» **Task to carry out**: Please copy out the programming problem below on building the largest number from a fixed coin total, word for word and in full.

» **Selected extract**:
--- START ---
Last Updated: 22 Oct, 2021
Largest Number From Fix Target
Moderate
Asked in companies
One day Mikasa went to “The Number Shop” where she wanted to buy some numbers. She has ‘N’ coins and for each number from 1 to 9, the cost is x1, x2,... x9, respectively. She wants to buy some numbers using exactly ‘N’ coins such that on concatenating these numbers she get the largest possible number. Help Mikasa to find the largest possible number.
If there is no way possible, print -1.
For Example :
‘N’ = 5, cost: {2, 3, 1, 2, 4, 1, 5, 77, 4}
For the given example, the largest possible value that can be formed is 66666. As the cost of each 5 is 1 and we have a total of 5 coins. Hence the answer is 66666.
Input Format :
The first line contains a single integer ‘T’ denoting the number of test cases, then each test case follows:
The first line of each test case contains a single integer ‘N’ denoting the total number of coins Mikasa has.
The second line of the test case contains 9 integers denoting the cost of every number from 1 to 9.
Output Format :
For each test case, print a single integer denoting the largest possible number.
Output for each test case will be printed in a separate line.
Note :
You are not required to print anything; it has already been taken care of. Just implement the function.
Constraints :
1 <= T <= 10
1 <= N <= 1000
1 <= coins[i] <= 1000
Time limit: 1 sec
Approaches
Approach: In this approach, we will calculate the maximum possible number we can make with every cost from 1 to ‘N’ using the given cost. As we are storing the final answer in a string we will have to compare all the strings formed using the current cost and return the maximum possible cost.
--- END ---
» **Provided records**:
--- START ---
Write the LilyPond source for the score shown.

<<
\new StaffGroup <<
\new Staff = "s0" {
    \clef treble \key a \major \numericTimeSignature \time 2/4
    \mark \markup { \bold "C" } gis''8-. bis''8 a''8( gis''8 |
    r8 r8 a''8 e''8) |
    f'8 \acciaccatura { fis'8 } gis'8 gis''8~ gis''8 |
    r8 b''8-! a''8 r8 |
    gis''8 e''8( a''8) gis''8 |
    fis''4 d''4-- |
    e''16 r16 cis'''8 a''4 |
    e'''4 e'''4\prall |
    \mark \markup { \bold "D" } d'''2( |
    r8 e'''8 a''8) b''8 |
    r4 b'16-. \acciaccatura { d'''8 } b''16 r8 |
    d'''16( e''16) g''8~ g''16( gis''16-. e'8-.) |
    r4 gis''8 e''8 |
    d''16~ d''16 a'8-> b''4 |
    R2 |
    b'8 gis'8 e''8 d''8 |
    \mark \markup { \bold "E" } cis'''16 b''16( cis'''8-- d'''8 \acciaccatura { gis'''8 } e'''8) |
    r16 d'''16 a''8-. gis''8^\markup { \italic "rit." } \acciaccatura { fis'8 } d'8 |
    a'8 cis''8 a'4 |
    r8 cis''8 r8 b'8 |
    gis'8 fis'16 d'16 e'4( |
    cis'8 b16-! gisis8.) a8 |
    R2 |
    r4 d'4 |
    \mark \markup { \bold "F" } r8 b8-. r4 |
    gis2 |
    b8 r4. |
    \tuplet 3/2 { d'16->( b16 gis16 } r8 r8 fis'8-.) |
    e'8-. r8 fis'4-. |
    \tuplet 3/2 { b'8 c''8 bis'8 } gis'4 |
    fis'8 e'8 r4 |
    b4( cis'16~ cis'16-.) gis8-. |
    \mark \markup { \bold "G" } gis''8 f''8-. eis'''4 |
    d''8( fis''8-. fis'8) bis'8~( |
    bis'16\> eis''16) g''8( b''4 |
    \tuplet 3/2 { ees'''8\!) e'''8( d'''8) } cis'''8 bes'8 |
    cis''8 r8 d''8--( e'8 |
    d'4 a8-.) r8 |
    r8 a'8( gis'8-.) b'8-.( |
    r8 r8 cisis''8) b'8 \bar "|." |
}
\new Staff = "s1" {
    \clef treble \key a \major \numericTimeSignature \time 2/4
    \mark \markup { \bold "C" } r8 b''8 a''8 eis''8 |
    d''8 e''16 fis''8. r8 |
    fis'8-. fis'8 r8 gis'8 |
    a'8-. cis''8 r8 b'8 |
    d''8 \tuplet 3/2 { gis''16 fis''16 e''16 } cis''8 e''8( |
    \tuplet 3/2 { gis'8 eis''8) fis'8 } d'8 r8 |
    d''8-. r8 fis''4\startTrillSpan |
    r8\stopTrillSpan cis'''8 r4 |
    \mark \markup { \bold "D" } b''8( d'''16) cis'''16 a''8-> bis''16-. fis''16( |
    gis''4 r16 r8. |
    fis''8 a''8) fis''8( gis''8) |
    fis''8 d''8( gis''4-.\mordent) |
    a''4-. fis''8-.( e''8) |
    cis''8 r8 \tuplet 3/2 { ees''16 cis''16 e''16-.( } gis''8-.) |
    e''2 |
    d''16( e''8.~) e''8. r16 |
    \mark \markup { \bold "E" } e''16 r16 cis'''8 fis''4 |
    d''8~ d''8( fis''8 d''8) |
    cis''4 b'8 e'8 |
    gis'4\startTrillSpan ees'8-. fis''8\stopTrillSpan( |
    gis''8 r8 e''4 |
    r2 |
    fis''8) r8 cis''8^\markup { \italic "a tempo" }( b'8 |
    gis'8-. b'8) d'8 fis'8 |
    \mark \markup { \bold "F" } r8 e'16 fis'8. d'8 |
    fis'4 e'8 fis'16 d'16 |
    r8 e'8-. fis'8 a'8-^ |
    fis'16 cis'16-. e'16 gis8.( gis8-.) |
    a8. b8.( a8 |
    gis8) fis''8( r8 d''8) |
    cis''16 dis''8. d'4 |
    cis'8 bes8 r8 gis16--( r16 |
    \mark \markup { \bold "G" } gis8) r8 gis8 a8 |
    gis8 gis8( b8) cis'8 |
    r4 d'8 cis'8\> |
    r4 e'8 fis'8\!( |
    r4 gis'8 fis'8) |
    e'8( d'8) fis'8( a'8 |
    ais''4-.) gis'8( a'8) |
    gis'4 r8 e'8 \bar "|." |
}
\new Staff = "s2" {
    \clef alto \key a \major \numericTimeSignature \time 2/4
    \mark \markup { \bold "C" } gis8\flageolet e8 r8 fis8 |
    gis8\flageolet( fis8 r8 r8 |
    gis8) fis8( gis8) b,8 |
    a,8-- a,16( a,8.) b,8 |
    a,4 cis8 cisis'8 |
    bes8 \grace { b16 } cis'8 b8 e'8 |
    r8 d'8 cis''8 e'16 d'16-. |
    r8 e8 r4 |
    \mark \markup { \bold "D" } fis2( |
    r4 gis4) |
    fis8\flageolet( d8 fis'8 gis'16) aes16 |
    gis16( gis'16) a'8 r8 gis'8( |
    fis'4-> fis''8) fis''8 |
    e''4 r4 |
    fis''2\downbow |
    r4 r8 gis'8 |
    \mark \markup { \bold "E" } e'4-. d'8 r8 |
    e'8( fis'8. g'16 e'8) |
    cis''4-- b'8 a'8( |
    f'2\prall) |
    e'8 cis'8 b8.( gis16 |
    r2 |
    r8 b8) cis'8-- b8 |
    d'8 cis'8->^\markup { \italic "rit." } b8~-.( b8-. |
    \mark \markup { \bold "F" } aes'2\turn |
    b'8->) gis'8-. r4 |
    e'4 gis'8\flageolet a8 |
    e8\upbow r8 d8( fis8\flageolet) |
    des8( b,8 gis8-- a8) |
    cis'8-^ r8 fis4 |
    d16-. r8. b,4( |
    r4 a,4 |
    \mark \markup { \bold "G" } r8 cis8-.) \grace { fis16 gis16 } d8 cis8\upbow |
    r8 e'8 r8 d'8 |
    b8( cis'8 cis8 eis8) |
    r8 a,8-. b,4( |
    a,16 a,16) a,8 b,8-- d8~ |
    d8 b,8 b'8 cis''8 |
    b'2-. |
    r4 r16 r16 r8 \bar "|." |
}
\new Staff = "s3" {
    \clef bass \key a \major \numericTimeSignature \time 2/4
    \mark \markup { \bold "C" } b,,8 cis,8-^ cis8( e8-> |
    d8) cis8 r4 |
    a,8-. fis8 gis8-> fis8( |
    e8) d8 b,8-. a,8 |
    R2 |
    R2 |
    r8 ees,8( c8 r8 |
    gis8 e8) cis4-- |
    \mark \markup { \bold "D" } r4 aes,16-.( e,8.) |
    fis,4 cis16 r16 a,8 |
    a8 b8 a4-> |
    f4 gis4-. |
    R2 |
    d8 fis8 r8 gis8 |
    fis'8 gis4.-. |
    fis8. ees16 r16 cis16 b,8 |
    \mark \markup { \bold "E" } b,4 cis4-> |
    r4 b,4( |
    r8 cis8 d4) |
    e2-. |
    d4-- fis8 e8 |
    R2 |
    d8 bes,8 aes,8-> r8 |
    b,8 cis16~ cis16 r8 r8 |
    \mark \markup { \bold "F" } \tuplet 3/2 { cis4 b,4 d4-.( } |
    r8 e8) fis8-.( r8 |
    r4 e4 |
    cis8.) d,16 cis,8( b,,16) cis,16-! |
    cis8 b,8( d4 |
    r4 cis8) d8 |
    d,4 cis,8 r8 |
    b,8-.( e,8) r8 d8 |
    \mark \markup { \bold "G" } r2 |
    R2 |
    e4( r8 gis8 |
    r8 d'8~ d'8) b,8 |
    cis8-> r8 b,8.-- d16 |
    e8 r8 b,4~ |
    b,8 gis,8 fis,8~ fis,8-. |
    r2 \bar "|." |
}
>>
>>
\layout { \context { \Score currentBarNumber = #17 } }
--- END ---
» **Reply**:
Last Updated: 22 Oct, 2021
Largest Number From Fix Target
Moderate
Asked in companies
One day Mikasa went to “The Number Shop” where she wanted to buy some numbers. She has ‘N’ coins and for each number from 1 to 9, the cost is x1, x2,... x9, respectively. She wants to buy some numbers using exactly ‘N’ coins such that on concatenating these numbers she get the largest possible number. Help Mikasa to find the largest possible number.
If there is no way possible, print -1.
For Example :
‘N’ = 5, cost: {2, 3, 1, 2, 4, 1, 5, 77, 4}
For the given example, the largest possible value that can be formed is 66666. As the cost of each 5 is 1 and we have a total of 5 coins. Hence the answer is 66666.
Input Format :
The first line contains a single integer ‘T’ denoting the number of test cases, then each test case follows:
The first line of each test case contains a single integer ‘N’ denoting the total number of coins Mikasa has.
The second line of the test case contains 9 integers denoting the cost of every number from 1 to 9.
Output Format :
For each test case, print a single integer denoting the largest possible number.
Output for each test case will be printed in a separate line.
Note :
You are not required to print anything; it has already been taken care of. Just implement the function.
Constraints :
1 <= T <= 10
1 <= N <= 1000
1 <= coins[i] <= 1000
Time limit: 1 sec
Approaches
Approach: In this approach, we will calculate the maximum possible number we can make with every cost from 1 to ‘N’ using the given cost. As we are storing the final answer in a string we will have to compare all the strings formed using the current cost and return the maximum possible cost.